The Child Tax Credit stimulus check was one of the most successful federal measures ever when it comes to poverty alleviation measures. The CTC payments gave parents the chance to manage their tax burden. It also helped offset the expensive proposition of raising a child during an economic downturn.
Back in 2015, the federal administration reported that it cost $233,000 to cover housing, healthcare, food expenses, clothing, childcare, education, transportation, and various other household expenses necessary for a child to thrive from birth till they reach adulthood.
Fortunately, the CTC payments allowed low to moderate-income parents to offset costs and lower household tax bills. Finally, it gave more money for other expenses on the sidelines to most individuals, parents, and families.
The regular Child Tax Credit stimulus check was worth up to $2,000 for every child whose family and the child themselves met the initial expenses for certain requirements.
But post the COVID-19 pandemic, President Biden signed the American Rescue Plan Act in the first quarter of 2021 within weeks of assuming power after Trump finally relinquished power. The enhanced version of the Child Tax Credit was increased under the Rescue Plan and residents could now get up to $3,600 per child for the 2021 income tax year.
Further, parents and individuals could now claim the money in advance and not after filing the income tax return for a particular year. As a result, they got the money in advance for the 2021 financial year.
Residents began getting the money in advance under the new rules. Parents thus began receiving the monthly stimulus checks by July 2021 and the payments continued through December 2021.
The total payments sent out through the six stimulus checks were 50% of the total amount. The rest were credited to the bank accounts of beneficiaries once they submitted their income tax return in the 2022 income tax year.
The criteria for qualifying for the CTC stimulus check were not much different from the regular CTC payment requirements. But some significant changes included the extension of the maximum age to seventeen to claim the stimulus check.
The other significant change was the waiver of the requirement to be an income taxpayer to be eligible for the CTC stimulus check.
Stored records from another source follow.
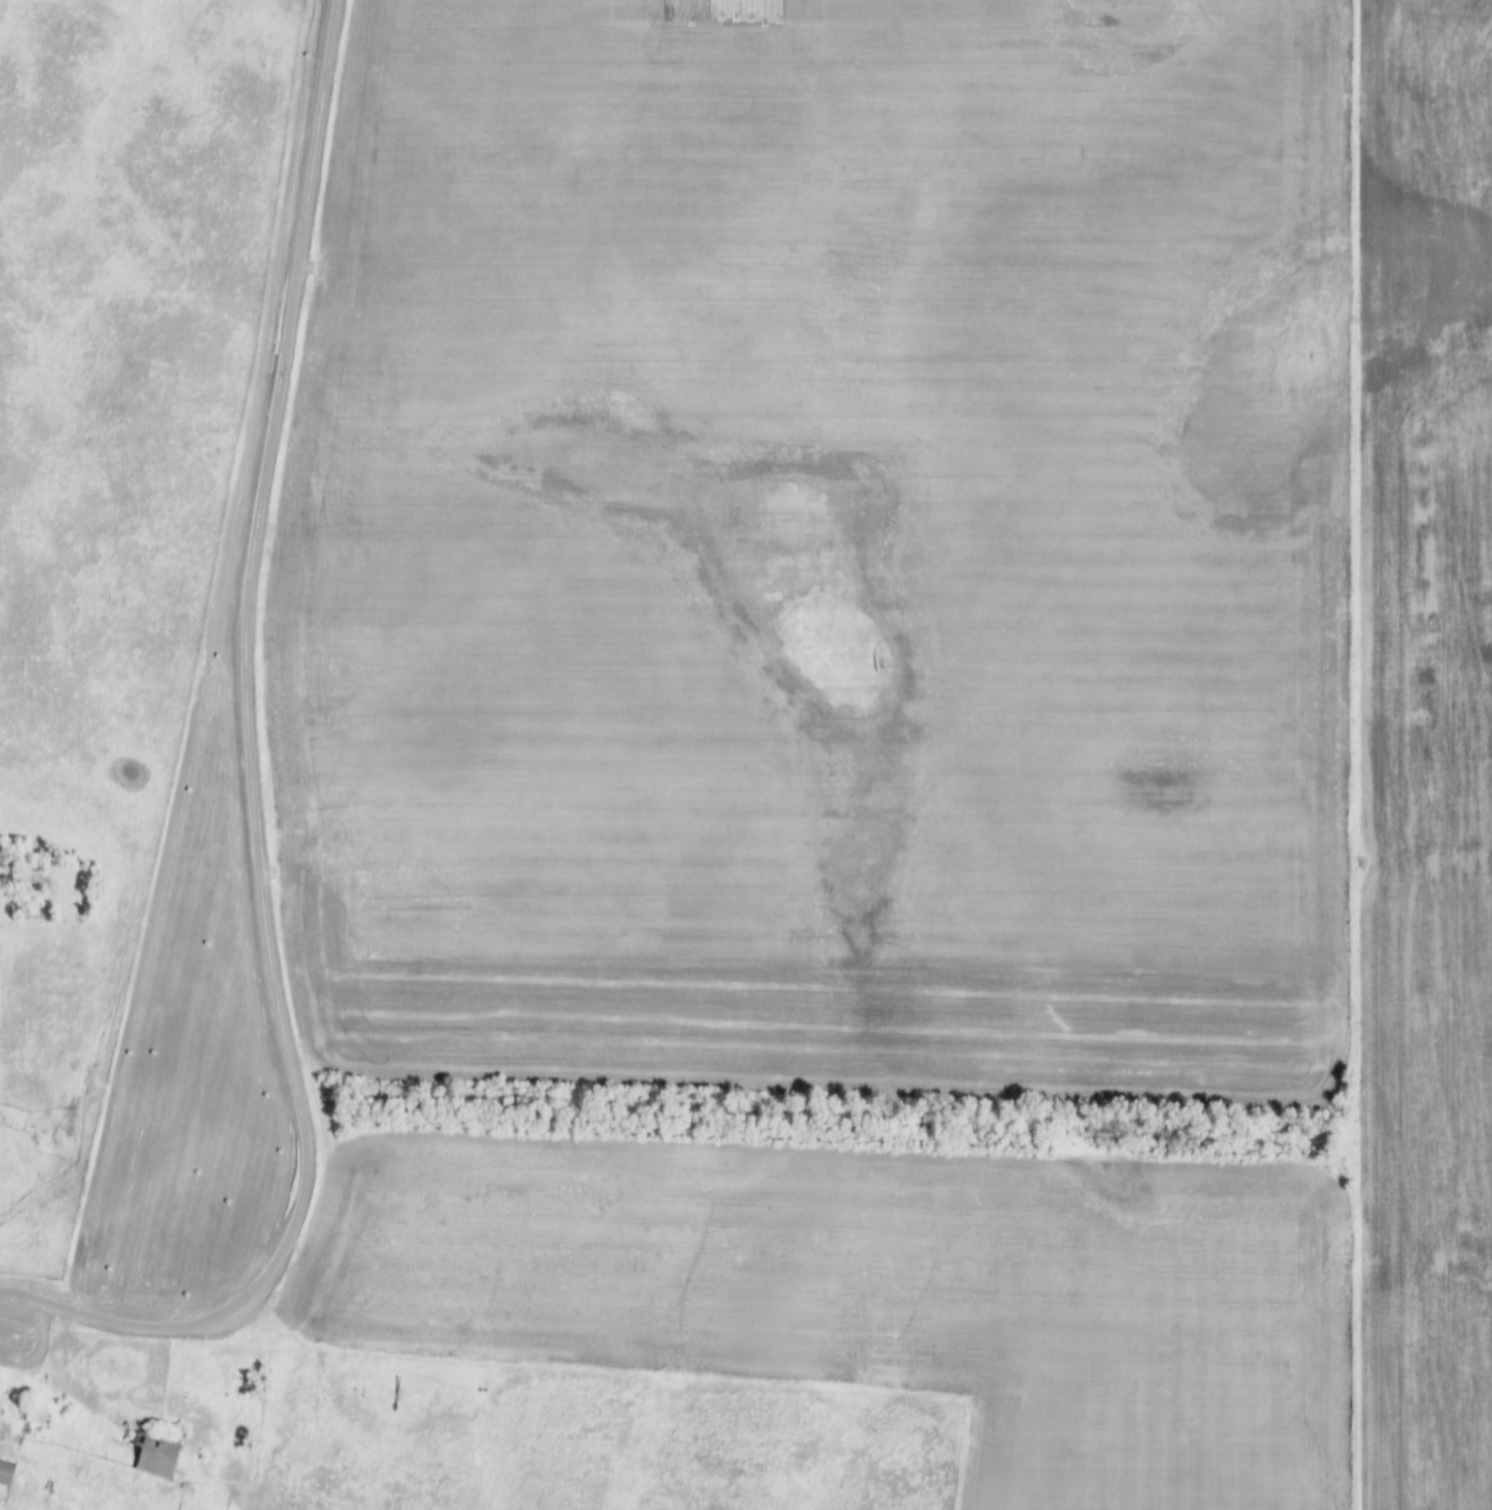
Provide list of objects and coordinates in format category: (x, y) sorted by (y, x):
road: (254, 786)
building: (161, 1452)
building: (8, 1468)

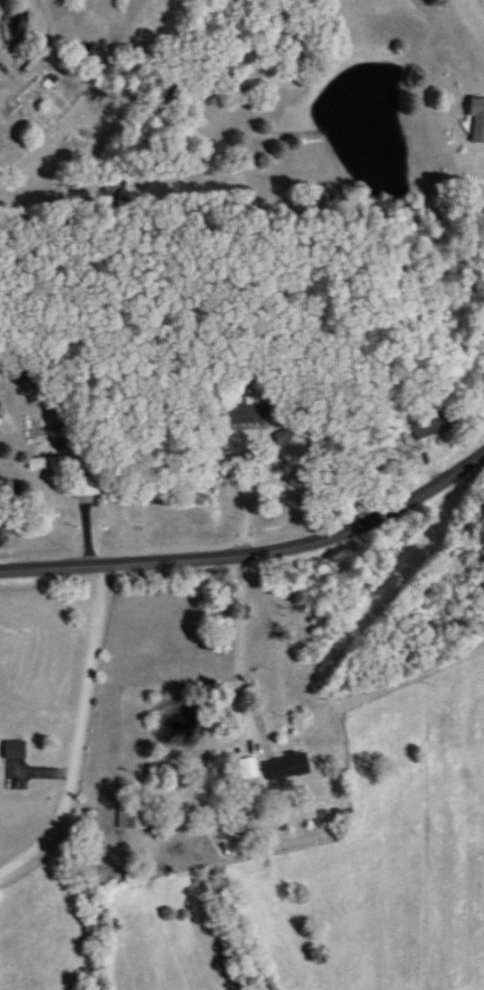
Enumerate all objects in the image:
road: (48, 14)
building: (476, 120)
building: (248, 413)
building: (434, 424)
building: (50, 462)
building: (88, 485)
road: (249, 498)
road: (252, 549)
road: (242, 653)
road: (81, 734)
building: (15, 749)
building: (286, 765)
building: (249, 768)
building: (134, 819)

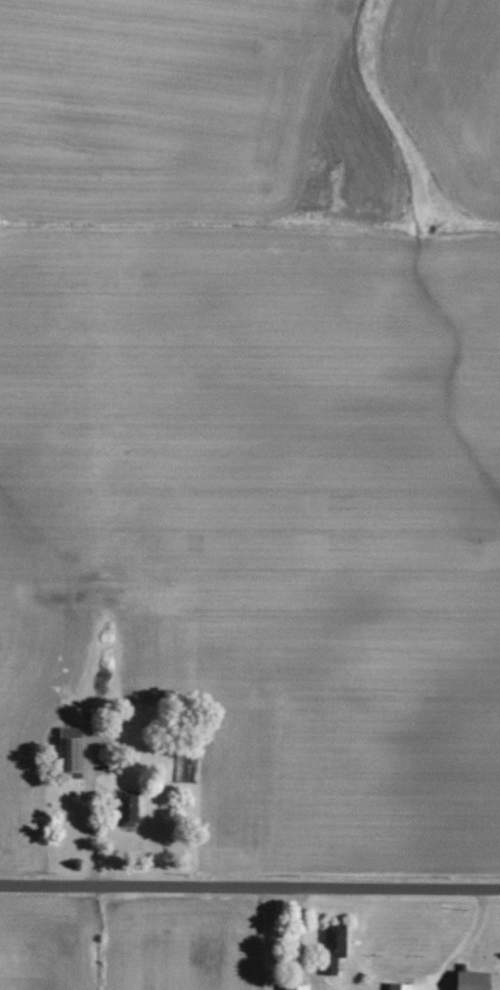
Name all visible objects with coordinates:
road: (88, 805)
road: (250, 887)
road: (467, 942)
building: (335, 946)
road: (276, 953)
building: (478, 980)
building: (305, 986)
building: (402, 986)

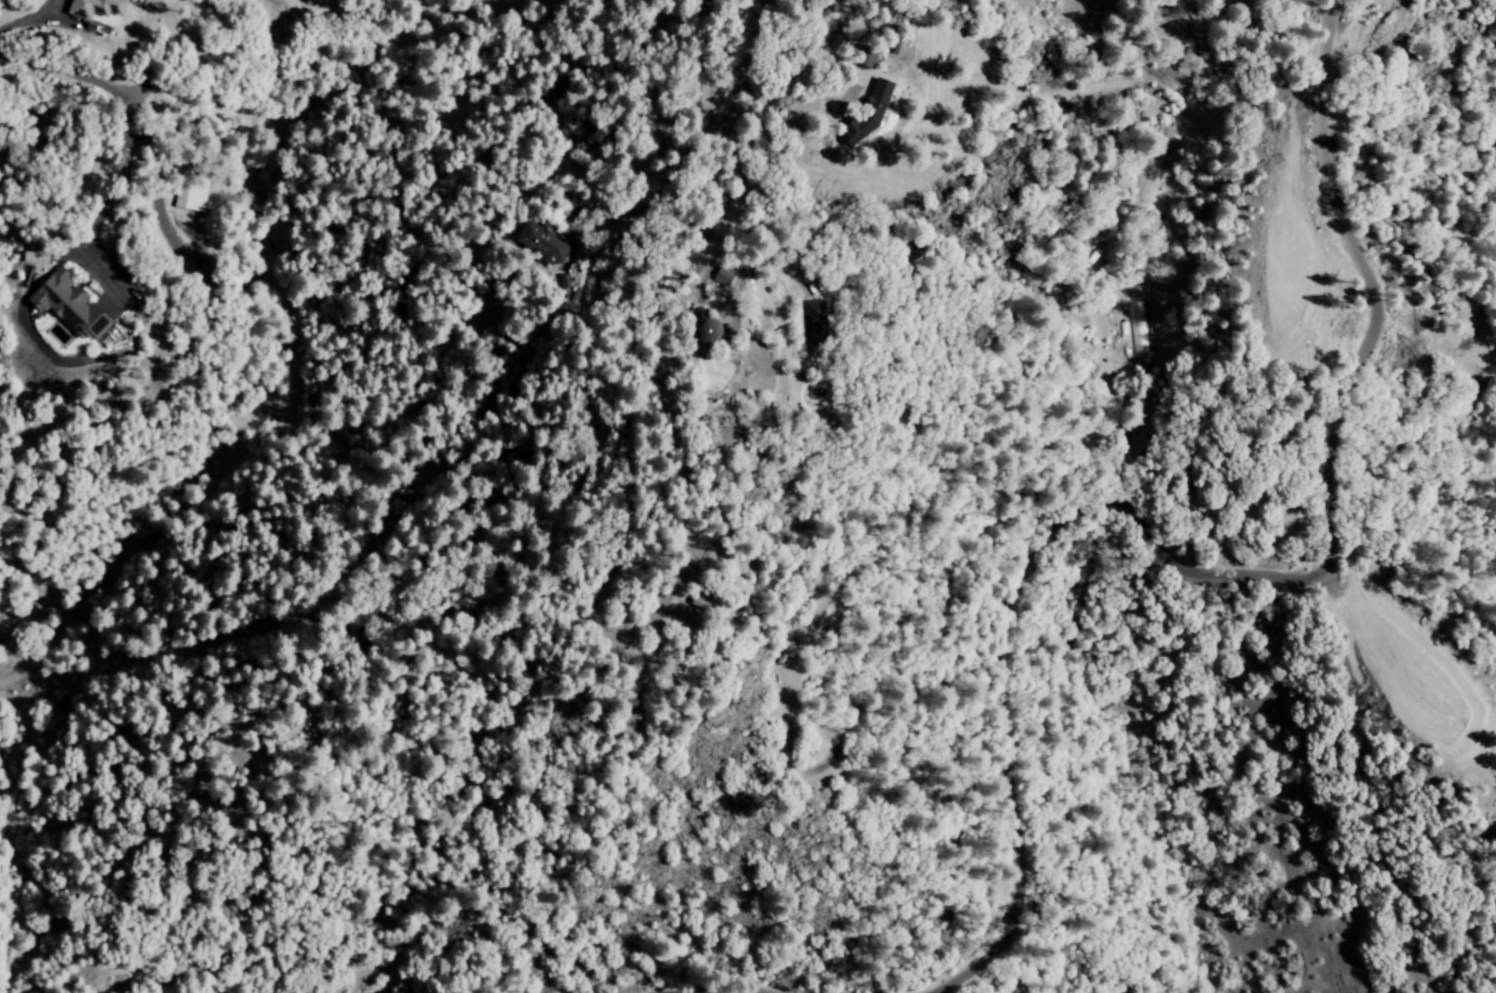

Previously only those who paid taxes were eligible for the CTC stimulus checks. Low and moderate-income families and single parents who declared zero tax owing to low or no income were denied payments under this rule.
The child could also be a son or daughter, step-children, foster child, nephew, or niece. Further, like before, the child could not be claimed as a dependent by other families and should provide less than 50% of the support to the families.
The claimant child should also be an American citizen or a resident alien, or an American national. They should also not have filed any joint income tax returns along with another taxpayer unless they have filed the return to claim tax refunds that were withheld or an estimated tax paid.
The child must also be n possession of a valid TIN (Taxpayer Identification Number). The expanded Child Tax Credit and before TCJA, taxpayers could claim children by quoting the ITIN issued by the Internal Revenue Service, not the Social Security Administration.
This supported documented immigrants who were eligible for the credits.
The Child Tax Credit payments cannot under normal circumstances be above the parents’ tax liability. But filers may legitimately claim that the Additional CTC stimulus check payments allow them to be eligible for up to $1,500 of the $2,000 total Child Tax Credit stimulus check for each child as a refund for 2022.
Federal Void Force States To Continue Stimulus Checks Into 2023
Even as federal relief funds get bogged down for at least this year, federal stimulus checks continue into the second quarter of 2023. The lack of federal support forced states to intervene on a massive scale to support residents as they continued to battle post-pandemic economic blues.
Most states sent their stimulus checks within weeks of the federal government effectively ending support under various schemes including the Child Tax Credit stimulus check. The Child Tax Credit stimulus check monthly payments ended in December 2021. Though fifty percent of the amount was set off against the income tax returns filed in the first quarter of 2022, the federal stimulus checks had effectively ended with the last of the six stimulus checks.
Most states sent their stimulus check by the first quarter of 2022 within weeks of the end of the first of the federal payments. States such as New Mexico and Maine were the first off the mark with their suggestions.
But California had the biggest outlay of the states. The inflation relief payments initiated by the Golden State were the third round of stimulus checks.
The amount given out in this third round of state relief termed the Middle-Class Tax Refund varied between $200 and $1,050 depending on multiple factors including the tax filing status (individual or joint), and the Adjusted Gross Income for the state income tax return for 2020.
The filing should also have been done before October 15, 2021. Residents with an individual AGI of more than $250,000 and joint filers with double that AGI did not receive any stimulus check.
Among the states that are giving out stimulus checks in 2023 is Idaho. The state is giving out the greatest of 12% of the tax liability before rebate, other taxes, and credits or $75. It is complicated but works out to a substantial amount for each family.
The New Mexico stimulus check was also generous and was given out in two parts over four months in the second and third quarters of 2022. Under the first round, residents received $500 for joint filers and $250 for individual filers.
In the second round of rebate, filers received $1,000.
Pennsylvania has sent out between $250 and $650 for qualifying homeowners and between $500 and $600 for eligible renters. Senior citizens received up to $975.